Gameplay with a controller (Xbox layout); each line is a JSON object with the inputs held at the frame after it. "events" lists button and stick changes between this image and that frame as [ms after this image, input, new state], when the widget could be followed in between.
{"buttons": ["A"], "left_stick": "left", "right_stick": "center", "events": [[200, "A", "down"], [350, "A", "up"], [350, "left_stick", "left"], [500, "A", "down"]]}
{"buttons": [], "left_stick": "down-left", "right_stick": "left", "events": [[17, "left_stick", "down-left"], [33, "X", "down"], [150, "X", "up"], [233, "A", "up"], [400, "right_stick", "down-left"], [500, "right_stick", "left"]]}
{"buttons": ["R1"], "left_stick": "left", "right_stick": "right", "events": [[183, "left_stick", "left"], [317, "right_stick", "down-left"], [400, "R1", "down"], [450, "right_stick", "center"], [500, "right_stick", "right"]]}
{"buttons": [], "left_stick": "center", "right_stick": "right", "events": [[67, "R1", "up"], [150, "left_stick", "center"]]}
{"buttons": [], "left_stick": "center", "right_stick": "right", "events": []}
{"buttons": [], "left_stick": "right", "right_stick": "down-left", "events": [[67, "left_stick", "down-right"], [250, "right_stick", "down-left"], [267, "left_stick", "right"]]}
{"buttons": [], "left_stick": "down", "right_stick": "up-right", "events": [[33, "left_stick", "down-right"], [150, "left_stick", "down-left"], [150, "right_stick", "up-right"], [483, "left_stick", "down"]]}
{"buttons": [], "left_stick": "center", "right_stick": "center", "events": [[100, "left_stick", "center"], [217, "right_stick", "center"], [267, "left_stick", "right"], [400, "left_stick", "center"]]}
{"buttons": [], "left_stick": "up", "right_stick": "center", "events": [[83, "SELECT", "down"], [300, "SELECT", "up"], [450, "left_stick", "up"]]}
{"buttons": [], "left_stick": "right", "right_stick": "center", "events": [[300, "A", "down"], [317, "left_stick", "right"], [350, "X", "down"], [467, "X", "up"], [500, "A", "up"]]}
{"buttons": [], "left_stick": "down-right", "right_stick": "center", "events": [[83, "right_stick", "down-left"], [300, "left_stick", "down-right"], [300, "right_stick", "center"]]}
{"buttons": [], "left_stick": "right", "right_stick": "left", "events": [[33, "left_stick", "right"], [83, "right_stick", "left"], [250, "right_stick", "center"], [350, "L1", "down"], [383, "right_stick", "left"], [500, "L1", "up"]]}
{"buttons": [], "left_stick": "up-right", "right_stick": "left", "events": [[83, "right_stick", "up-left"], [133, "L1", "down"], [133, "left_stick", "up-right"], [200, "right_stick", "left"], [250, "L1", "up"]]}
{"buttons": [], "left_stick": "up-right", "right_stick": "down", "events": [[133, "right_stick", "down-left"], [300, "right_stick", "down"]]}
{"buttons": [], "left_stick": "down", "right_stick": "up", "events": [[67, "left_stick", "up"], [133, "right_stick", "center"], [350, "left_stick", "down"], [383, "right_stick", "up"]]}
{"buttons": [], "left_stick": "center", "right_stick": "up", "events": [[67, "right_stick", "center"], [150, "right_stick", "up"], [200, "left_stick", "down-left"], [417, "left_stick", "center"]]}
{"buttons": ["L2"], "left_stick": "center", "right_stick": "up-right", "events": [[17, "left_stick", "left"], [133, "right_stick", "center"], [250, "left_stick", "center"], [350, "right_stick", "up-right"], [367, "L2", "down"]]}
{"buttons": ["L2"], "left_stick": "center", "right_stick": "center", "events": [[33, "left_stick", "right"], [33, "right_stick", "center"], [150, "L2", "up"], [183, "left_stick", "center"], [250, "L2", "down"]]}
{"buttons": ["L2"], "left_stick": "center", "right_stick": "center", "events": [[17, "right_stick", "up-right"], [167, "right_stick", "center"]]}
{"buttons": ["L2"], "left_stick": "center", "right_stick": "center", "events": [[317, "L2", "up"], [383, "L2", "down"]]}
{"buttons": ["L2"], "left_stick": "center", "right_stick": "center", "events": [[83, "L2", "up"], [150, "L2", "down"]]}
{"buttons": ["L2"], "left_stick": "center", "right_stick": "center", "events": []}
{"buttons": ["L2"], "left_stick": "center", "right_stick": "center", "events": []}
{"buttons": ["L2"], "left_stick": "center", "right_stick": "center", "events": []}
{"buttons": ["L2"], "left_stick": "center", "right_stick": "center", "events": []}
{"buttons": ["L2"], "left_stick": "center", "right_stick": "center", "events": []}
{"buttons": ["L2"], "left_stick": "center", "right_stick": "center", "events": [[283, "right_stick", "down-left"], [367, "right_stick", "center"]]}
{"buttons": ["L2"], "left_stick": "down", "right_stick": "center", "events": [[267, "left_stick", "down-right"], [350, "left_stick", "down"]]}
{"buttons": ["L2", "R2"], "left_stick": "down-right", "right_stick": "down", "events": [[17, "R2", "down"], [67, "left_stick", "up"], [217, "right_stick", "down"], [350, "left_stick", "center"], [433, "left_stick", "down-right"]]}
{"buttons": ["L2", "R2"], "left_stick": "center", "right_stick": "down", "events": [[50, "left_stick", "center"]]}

#####

WHAT TO DO
Output every line of the listing word for word.

TASK RESPONSE
Gameplay with a controller (Xbox layout); each line is a JSON object with the inputs held at the frame after it. "events" lists button and stick changes between this image and that frame as [ms after this image, input, new state], when the widget could be followed in between.
{"buttons": ["A"], "left_stick": "left", "right_stick": "center", "events": [[200, "A", "down"], [350, "A", "up"], [350, "left_stick", "left"], [500, "A", "down"]]}
{"buttons": [], "left_stick": "down-left", "right_stick": "left", "events": [[17, "left_stick", "down-left"], [33, "X", "down"], [150, "X", "up"], [233, "A", "up"], [400, "right_stick", "down-left"], [500, "right_stick", "left"]]}
{"buttons": ["R1"], "left_stick": "left", "right_stick": "right", "events": [[183, "left_stick", "left"], [317, "right_stick", "down-left"], [400, "R1", "down"], [450, "right_stick", "center"], [500, "right_stick", "right"]]}
{"buttons": [], "left_stick": "center", "right_stick": "right", "events": [[67, "R1", "up"], [150, "left_stick", "center"]]}
{"buttons": [], "left_stick": "center", "right_stick": "right", "events": []}
{"buttons": [], "left_stick": "right", "right_stick": "down-left", "events": [[67, "left_stick", "down-right"], [250, "right_stick", "down-left"], [267, "left_stick", "right"]]}
{"buttons": [], "left_stick": "down", "right_stick": "up-right", "events": [[33, "left_stick", "down-right"], [150, "left_stick", "down-left"], [150, "right_stick", "up-right"], [483, "left_stick", "down"]]}
{"buttons": [], "left_stick": "center", "right_stick": "center", "events": [[100, "left_stick", "center"], [217, "right_stick", "center"], [267, "left_stick", "right"], [400, "left_stick", "center"]]}
{"buttons": [], "left_stick": "up", "right_stick": "center", "events": [[83, "SELECT", "down"], [300, "SELECT", "up"], [450, "left_stick", "up"]]}
{"buttons": [], "left_stick": "right", "right_stick": "center", "events": [[300, "A", "down"], [317, "left_stick", "right"], [350, "X", "down"], [467, "X", "up"], [500, "A", "up"]]}
{"buttons": [], "left_stick": "down-right", "right_stick": "center", "events": [[83, "right_stick", "down-left"], [300, "left_stick", "down-right"], [300, "right_stick", "center"]]}
{"buttons": [], "left_stick": "right", "right_stick": "left", "events": [[33, "left_stick", "right"], [83, "right_stick", "left"], [250, "right_stick", "center"], [350, "L1", "down"], [383, "right_stick", "left"], [500, "L1", "up"]]}
{"buttons": [], "left_stick": "up-right", "right_stick": "left", "events": [[83, "right_stick", "up-left"], [133, "L1", "down"], [133, "left_stick", "up-right"], [200, "right_stick", "left"], [250, "L1", "up"]]}
{"buttons": [], "left_stick": "up-right", "right_stick": "down", "events": [[133, "right_stick", "down-left"], [300, "right_stick", "down"]]}
{"buttons": [], "left_stick": "down", "right_stick": "up", "events": [[67, "left_stick", "up"], [133, "right_stick", "center"], [350, "left_stick", "down"], [383, "right_stick", "up"]]}
{"buttons": [], "left_stick": "center", "right_stick": "up", "events": [[67, "right_stick", "center"], [150, "right_stick", "up"], [200, "left_stick", "down-left"], [417, "left_stick", "center"]]}
{"buttons": ["L2"], "left_stick": "center", "right_stick": "up-right", "events": [[17, "left_stick", "left"], [133, "right_stick", "center"], [250, "left_stick", "center"], [350, "right_stick", "up-right"], [367, "L2", "down"]]}
{"buttons": ["L2"], "left_stick": "center", "right_stick": "center", "events": [[33, "left_stick", "right"], [33, "right_stick", "center"], [150, "L2", "up"], [183, "left_stick", "center"], [250, "L2", "down"]]}
{"buttons": ["L2"], "left_stick": "center", "right_stick": "center", "events": [[17, "right_stick", "up-right"], [167, "right_stick", "center"]]}
{"buttons": ["L2"], "left_stick": "center", "right_stick": "center", "events": [[317, "L2", "up"], [383, "L2", "down"]]}
{"buttons": ["L2"], "left_stick": "center", "right_stick": "center", "events": [[83, "L2", "up"], [150, "L2", "down"]]}
{"buttons": ["L2"], "left_stick": "center", "right_stick": "center", "events": []}
{"buttons": ["L2"], "left_stick": "center", "right_stick": "center", "events": []}
{"buttons": ["L2"], "left_stick": "center", "right_stick": "center", "events": []}
{"buttons": ["L2"], "left_stick": "center", "right_stick": "center", "events": []}
{"buttons": ["L2"], "left_stick": "center", "right_stick": "center", "events": []}
{"buttons": ["L2"], "left_stick": "center", "right_stick": "center", "events": [[283, "right_stick", "down-left"], [367, "right_stick", "center"]]}
{"buttons": ["L2"], "left_stick": "down", "right_stick": "center", "events": [[267, "left_stick", "down-right"], [350, "left_stick", "down"]]}
{"buttons": ["L2", "R2"], "left_stick": "down-right", "right_stick": "down", "events": [[17, "R2", "down"], [67, "left_stick", "up"], [217, "right_stick", "down"], [350, "left_stick", "center"], [433, "left_stick", "down-right"]]}
{"buttons": ["L2", "R2"], "left_stick": "center", "right_stick": "down", "events": [[50, "left_stick", "center"]]}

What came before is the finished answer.